=== What you should do ===
Which lines run from the one containing "Chest CT, one" to the end of the entries? Copy them exactly, both ends included, and give nothing else.

Saved entries:
== == ==

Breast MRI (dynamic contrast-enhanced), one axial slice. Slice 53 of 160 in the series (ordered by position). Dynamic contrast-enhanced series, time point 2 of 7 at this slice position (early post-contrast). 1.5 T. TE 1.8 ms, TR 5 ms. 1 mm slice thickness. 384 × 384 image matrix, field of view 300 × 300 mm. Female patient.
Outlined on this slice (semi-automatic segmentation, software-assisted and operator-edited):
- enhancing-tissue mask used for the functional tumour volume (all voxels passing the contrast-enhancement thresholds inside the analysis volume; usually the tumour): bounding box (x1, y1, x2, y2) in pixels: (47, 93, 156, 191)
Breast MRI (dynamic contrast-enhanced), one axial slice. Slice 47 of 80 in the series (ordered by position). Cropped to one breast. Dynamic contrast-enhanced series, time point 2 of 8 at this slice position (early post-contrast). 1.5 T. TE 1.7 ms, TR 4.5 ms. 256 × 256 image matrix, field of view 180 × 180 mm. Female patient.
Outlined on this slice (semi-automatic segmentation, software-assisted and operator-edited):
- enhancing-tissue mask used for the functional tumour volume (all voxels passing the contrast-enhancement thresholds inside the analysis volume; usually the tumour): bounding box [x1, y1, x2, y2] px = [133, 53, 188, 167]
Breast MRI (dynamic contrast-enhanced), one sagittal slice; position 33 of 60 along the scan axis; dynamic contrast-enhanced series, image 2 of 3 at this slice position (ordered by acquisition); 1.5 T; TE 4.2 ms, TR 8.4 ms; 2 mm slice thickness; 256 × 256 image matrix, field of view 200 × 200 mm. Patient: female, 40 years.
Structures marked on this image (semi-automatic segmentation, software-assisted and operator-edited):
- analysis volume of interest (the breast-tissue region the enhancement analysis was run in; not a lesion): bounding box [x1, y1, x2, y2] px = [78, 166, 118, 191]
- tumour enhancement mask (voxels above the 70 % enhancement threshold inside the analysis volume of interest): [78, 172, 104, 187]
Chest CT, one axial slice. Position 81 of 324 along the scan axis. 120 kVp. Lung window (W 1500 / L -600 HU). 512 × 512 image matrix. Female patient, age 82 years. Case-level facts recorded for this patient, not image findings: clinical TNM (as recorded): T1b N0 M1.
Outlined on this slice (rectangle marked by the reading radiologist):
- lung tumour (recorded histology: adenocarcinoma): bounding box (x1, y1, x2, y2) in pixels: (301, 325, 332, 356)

== == ==

=== Answer to this exercise ===
Chest CT, one axial slice. Position 81 of 324 along the scan axis. 120 kVp. Lung window (W 1500 / L -600 HU). 512 × 512 image matrix. Female patient, age 82 years. Case-level facts recorded for this patient, not image findings: clinical TNM (as recorded): T1b N0 M1.
Outlined on this slice (rectangle marked by the reading radiologist):
- lung tumour (recorded histology: adenocarcinoma): bounding box (x1, y1, x2, y2) in pixels: (301, 325, 332, 356)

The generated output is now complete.